Tuttavia, l’esercito bosniaco ha allestito una tendopoli temporanea con un piccolo sistema di riscaldamento ed elettricità. Le condizioni igienico-sanitarie sono molto preoccupanti, in quanto la scabbia sta diventando endemica e ci sono parecchi casi di raffreddamento e congelamento. I profughi inoltre sono privi di calzature e indumenti adeguati ad affrontare il gelo. Nel momento in cui hanno provato a attraversare la frontiera croata, sono stati immediatamente bloccati dalla polizia, arrestati, denudati (ci sono state denunce di abusi sessuali), picchiati e privati anche dei loro effetti personali, cellulari e denaro.
Di chi sono le responsabilità? Della Bosnia ed Erzegovina? Un Paese non aderente all’Unione Europea con tassi di povertà e di emigrazione molto alti, che non riesce e non è riuscito nel corso degli anni a dotarsi di un sistema di accoglienza adeguato alla situazione corrente. O dell’Unione Europea? La crisi sanitaria ha infatti avuto un peso enorme negli ultimi mesi, per questo le frontiere sono state chiuse e il viaggio attraverso la rotta balcanica è avvenuto più lentamente rispetto a prima.

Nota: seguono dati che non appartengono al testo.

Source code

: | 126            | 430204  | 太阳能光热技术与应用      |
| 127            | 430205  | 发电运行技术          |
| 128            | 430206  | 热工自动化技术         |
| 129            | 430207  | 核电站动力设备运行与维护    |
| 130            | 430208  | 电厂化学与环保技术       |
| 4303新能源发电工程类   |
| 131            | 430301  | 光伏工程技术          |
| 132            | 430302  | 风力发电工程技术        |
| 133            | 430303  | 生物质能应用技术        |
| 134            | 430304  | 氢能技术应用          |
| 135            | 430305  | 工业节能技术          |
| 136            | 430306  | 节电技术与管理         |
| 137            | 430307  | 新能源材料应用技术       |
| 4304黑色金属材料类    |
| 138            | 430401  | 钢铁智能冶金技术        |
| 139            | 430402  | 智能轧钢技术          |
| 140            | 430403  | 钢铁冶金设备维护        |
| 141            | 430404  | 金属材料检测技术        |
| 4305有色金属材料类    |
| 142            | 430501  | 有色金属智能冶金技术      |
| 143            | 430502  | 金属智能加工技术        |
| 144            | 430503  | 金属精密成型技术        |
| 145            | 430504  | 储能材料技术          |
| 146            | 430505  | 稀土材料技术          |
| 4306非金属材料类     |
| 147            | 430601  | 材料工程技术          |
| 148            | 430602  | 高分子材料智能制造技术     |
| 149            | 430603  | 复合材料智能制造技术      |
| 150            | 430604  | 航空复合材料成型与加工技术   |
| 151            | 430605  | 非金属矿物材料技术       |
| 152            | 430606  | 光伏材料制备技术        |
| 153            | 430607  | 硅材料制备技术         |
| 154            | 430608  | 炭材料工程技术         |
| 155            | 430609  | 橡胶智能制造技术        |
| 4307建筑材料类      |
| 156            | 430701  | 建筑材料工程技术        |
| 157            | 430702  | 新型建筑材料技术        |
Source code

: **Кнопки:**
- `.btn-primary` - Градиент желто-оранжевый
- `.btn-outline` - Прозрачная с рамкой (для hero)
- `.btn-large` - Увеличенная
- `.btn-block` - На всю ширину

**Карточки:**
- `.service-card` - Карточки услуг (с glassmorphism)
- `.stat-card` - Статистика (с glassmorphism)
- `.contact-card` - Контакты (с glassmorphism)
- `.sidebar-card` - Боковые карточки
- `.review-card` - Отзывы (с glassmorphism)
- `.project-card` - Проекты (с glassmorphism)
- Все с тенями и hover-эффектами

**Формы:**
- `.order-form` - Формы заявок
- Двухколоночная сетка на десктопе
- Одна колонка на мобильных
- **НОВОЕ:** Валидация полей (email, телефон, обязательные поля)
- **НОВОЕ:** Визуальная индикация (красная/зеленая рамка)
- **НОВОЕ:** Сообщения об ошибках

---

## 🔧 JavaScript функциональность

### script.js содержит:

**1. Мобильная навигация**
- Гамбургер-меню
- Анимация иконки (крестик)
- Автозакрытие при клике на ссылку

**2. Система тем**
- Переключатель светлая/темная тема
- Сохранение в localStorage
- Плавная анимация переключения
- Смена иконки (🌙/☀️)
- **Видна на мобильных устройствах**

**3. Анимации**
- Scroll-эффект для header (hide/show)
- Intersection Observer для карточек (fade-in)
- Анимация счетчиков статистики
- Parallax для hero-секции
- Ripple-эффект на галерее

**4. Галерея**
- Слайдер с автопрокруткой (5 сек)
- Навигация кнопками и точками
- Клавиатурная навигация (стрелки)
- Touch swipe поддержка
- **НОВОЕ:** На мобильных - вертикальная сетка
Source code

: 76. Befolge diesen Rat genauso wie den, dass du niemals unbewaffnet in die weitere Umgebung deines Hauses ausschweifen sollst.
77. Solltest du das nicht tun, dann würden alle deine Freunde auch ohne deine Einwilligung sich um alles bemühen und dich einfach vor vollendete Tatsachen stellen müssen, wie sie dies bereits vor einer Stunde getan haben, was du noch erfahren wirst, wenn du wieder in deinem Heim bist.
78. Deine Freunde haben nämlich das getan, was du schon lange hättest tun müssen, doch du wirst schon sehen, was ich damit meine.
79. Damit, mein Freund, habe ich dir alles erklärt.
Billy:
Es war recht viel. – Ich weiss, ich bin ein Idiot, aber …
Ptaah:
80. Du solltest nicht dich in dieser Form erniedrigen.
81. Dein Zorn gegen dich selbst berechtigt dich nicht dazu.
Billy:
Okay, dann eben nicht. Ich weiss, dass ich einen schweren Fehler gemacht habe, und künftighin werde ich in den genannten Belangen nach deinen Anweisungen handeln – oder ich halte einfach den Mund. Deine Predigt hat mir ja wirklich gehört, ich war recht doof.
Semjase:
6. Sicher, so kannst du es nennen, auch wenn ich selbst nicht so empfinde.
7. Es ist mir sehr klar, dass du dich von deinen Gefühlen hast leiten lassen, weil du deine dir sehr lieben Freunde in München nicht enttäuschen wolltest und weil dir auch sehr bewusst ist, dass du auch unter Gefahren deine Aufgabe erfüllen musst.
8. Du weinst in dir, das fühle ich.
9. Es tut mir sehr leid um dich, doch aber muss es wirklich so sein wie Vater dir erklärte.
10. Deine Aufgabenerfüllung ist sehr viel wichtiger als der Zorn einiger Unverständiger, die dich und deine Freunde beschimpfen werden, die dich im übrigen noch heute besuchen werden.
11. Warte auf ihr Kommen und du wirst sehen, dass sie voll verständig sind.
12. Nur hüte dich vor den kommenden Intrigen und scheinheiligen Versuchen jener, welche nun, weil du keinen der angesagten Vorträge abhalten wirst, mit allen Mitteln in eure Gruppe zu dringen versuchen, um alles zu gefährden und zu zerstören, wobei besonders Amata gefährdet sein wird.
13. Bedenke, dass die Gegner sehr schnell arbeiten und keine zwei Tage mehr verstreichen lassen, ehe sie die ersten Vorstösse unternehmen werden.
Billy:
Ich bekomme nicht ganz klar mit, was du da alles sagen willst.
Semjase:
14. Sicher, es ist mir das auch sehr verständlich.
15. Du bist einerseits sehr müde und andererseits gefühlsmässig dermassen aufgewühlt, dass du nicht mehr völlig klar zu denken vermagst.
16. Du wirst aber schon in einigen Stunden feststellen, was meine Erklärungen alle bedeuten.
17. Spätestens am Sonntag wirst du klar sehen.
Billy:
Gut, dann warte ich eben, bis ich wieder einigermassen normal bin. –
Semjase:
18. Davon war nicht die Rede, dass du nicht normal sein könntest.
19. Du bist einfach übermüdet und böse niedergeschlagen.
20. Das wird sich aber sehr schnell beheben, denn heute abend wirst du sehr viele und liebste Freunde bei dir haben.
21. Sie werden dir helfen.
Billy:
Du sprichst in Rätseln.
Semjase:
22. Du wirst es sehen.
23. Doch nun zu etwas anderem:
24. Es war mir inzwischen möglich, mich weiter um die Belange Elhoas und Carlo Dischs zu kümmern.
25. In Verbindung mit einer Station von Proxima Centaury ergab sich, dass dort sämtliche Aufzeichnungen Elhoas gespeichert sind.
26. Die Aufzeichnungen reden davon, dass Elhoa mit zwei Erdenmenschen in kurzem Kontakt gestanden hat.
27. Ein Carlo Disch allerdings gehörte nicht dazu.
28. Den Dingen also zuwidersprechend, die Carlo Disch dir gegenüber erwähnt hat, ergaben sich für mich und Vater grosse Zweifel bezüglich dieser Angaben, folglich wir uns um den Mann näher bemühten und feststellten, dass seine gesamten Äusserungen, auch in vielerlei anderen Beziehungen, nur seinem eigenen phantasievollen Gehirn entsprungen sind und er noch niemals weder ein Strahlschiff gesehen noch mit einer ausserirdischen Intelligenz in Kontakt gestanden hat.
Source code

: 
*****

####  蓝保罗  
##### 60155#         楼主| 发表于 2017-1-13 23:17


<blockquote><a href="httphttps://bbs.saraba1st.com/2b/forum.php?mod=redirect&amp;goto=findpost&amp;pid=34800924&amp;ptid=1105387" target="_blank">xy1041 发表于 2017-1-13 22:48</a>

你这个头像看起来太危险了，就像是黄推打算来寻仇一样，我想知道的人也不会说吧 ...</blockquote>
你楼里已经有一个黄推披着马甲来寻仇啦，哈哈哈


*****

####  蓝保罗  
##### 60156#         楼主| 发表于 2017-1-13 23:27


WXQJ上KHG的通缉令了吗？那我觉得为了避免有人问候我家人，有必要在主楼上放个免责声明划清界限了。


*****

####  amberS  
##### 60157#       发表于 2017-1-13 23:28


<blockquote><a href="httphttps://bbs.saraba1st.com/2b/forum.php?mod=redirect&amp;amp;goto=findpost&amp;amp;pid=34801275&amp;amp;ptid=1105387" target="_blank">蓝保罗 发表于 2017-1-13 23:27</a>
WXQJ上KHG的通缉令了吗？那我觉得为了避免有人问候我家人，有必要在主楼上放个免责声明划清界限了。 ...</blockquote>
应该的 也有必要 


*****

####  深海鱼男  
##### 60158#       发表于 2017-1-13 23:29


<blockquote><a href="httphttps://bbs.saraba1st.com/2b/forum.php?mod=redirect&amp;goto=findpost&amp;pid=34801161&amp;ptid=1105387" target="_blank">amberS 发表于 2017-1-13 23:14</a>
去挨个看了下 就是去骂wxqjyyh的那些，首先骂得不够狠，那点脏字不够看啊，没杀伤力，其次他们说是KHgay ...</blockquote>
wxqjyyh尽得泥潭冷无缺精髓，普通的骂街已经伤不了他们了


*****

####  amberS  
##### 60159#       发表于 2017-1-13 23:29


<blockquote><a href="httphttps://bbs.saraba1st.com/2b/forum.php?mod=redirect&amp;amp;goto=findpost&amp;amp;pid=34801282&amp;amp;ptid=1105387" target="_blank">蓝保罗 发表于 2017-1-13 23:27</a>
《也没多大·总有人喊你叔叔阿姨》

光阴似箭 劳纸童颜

Tutto ciò ha anche comportato una permanenza più estesa nei Paesi dei Balcani occidentali, in cui i profughi si sono trovati forzatamente bloccati durante dall’inizio della pandemia. A questo si aggiunge un complesso di politiche di respingimento che sono state applicate, e ciò è facilmente documentabile, in tutti i Paesi della rotta balcanica, a partire dalla Grecia (il primo Paese di approdo per chi proviene dalla Turchia), così come anche dalla Croazia.
Vi è quindi una violazione sistematica dei diritti umani, in quanto il respingimento è considerato un metodo illegale perché contrario alla Carta dei diritti fondamentali dell’Unione Europea e alla Convenzione sui Rifugiati. Nonostante ciò in molti Paesi europei questa pratica è usata ancora troppo spesso. È importante che l’Unione Europea affronti il problema dei profughi non più trattandolo come una questione emergenziale, ma attivi un piano duraturo ed efficace.
Si è constatata la mancanza di una politica condivisa, europea e internazionale, che riesca a risolvere il problema dell’accoglienza alla radice. Il Patto sull’immigrazione e sull’asilo, presentato a settembre del 2020, non prevede alcuna gestione legale della migrazione per cui non vi è la possibilità di attraversare i confini in maniera legale. Queste persone, a cui spesso è riconosciuto lo stato di vulnerabilità e che quindi avrebbero il diritto a ottenere l’asilo in Europa, non hanno altra possibilità se non quella di affrontare questi lunghi ed estenuanti viaggi in maniera del tutto irregolare e illegale.